What is a Perpetual Bond?

A perpetual bond is a never-ending bond. They also don't have a maturity value. these bonds just pay the interests in the form of coupons for an indefinite period. Since the interest is paid for theoretically forever, the bond is named perpetual meaning forever.


  • A perpetual bond is an obligation. It is an obligation only in name because the issuer doesn't have to pay the lump sum and only interests are paid forever.

  • Sometimes, perpetual bonds are preferred instead of dividend stocks. However, the similarities between the two are extremely limited.

  • Dividend interests are not mandatory to be paid. That is in the case of dividend payments, there are subtle fluctuations while in the case of dividend bonds, the payment is fixed.

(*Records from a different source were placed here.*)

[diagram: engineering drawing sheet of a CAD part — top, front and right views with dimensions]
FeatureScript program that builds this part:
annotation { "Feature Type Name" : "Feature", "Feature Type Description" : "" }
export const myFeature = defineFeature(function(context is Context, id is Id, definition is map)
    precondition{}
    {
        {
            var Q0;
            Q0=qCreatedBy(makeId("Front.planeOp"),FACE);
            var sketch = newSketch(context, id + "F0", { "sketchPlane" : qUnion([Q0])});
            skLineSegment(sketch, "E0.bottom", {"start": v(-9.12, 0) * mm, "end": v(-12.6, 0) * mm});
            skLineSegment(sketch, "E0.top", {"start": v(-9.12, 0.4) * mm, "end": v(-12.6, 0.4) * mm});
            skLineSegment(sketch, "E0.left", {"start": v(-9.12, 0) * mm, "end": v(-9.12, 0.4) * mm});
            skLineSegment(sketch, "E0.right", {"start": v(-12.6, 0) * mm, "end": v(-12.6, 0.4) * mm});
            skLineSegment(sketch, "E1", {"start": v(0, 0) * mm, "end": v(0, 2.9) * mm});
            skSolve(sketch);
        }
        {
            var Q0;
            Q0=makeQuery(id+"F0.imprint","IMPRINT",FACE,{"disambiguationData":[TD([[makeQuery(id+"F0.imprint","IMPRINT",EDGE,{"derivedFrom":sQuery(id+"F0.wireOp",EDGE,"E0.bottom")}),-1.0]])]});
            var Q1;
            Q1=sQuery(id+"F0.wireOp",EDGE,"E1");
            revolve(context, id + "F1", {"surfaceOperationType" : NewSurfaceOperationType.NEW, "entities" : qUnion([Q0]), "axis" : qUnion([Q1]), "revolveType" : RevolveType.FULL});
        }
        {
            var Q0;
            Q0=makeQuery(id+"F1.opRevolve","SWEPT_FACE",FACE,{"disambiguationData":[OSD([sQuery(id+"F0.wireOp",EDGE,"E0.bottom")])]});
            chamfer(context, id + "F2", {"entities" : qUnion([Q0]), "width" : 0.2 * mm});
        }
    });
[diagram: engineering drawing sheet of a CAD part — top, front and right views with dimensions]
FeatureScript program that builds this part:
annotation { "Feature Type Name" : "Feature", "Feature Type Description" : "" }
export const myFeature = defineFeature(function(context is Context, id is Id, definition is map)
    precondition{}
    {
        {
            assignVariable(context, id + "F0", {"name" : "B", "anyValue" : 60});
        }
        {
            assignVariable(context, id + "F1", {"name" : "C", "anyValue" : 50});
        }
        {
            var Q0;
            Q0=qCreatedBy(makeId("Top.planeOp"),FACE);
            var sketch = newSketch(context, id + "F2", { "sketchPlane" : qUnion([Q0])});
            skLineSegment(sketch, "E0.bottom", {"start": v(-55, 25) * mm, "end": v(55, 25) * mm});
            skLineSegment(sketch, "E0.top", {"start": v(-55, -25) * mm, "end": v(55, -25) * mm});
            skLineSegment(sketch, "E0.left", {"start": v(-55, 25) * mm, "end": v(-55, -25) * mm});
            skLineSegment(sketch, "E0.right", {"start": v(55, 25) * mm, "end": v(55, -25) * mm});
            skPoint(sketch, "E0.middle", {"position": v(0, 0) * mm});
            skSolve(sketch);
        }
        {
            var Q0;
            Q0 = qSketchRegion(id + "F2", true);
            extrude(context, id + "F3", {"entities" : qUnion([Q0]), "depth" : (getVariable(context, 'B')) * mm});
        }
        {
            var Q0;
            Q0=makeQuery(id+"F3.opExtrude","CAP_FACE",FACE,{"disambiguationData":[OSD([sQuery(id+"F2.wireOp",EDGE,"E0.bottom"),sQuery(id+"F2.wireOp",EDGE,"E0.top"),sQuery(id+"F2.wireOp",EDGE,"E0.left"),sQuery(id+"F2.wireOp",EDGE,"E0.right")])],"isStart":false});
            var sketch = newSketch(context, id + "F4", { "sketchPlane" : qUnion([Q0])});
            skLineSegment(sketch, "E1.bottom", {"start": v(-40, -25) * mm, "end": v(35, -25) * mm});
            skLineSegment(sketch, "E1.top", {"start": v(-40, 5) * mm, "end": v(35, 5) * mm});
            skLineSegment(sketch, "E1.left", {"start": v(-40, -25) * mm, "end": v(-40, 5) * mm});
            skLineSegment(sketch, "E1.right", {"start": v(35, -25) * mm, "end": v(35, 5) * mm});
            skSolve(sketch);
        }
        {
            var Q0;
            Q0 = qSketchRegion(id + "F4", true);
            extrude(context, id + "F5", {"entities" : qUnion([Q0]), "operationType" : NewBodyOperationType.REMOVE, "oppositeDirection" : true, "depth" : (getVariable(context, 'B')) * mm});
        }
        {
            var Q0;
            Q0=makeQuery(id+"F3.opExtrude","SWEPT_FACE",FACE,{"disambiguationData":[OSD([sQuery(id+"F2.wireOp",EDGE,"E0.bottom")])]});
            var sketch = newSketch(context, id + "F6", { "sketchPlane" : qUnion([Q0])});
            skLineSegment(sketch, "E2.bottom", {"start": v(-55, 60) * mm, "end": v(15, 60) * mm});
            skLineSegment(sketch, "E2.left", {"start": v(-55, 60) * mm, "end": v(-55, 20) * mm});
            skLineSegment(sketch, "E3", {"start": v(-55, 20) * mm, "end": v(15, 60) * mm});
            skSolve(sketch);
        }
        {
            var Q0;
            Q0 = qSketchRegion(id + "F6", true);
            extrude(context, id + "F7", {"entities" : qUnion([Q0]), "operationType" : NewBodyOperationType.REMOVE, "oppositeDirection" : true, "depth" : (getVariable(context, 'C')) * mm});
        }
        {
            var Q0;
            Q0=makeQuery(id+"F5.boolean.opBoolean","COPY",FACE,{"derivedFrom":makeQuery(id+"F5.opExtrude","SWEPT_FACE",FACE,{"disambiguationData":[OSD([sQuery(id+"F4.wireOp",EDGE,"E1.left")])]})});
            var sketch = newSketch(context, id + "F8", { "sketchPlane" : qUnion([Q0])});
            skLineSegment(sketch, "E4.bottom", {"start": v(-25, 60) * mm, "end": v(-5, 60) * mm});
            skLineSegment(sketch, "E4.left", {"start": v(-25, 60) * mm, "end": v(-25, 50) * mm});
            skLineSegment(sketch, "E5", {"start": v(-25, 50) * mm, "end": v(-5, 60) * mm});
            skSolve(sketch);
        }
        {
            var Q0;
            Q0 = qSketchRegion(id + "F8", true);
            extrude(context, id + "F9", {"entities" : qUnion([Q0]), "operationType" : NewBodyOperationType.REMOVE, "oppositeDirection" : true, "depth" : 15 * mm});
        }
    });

  • Perpetual bonds are more like annuities. In the case of the latter, interests are paid regularly forever while in the case of the former, coupon payments are made regularly.

Advantages of Perpetual Bonds

  • It is a dependable source of regular income.

  • There is no need to pay attention to bond maturities.

  • There is no need to deal with re-investing.

  • Payments are higher than regular bonds.

Disadvantages of Perpetual Bonds

  • Issuers can call the bond any time.

  • People may miss better investment options.

  • Exposure to issuers credit risk or unknown credibility.

  • Inflation may affect the interest rates.

Perpetual Bond issuers

Perpetual bonds are very rare nowadays and only governments and bank entities provide perpetual bonds. This helps the entities meet their capital requirements. The capital raised via perpetual bonds is known as Tier 1 Capital.

According to some economists, perpetual bonds are excellent for raising money. However, some say that there is no point in creating debt that has to be paid forever. It might affect the fiscal and economic policies of the entities.

Do the Issuers Pay Forever?

The answer to this question is both yes and no. In the cases of perpetual bonds, the issuers usually continue with coupon payments forever. And, the payments are usually regular too. However, in some cases, the issuers can call and redeem the bonds. The issuers of bonds still get benefits as the perpetuities do not have a fixed and permanent redemption date.

Calculation of the Yield

The current yield on perpetual bonds is equal to the total number of coupons received annually divided by the market value of the bond multiplied by 100.

For example, assume that one has invested in a perpetual bond with a par value of INR 1,000 by purchasing the bond at a discounted price of INR 950. He/she receives a total of INR 80 per year in coupon payments.

$$ Current\:Yield = \frac{80}{950}× 100 = 8.42 % $$

The current yield from the bond is 8.42 %.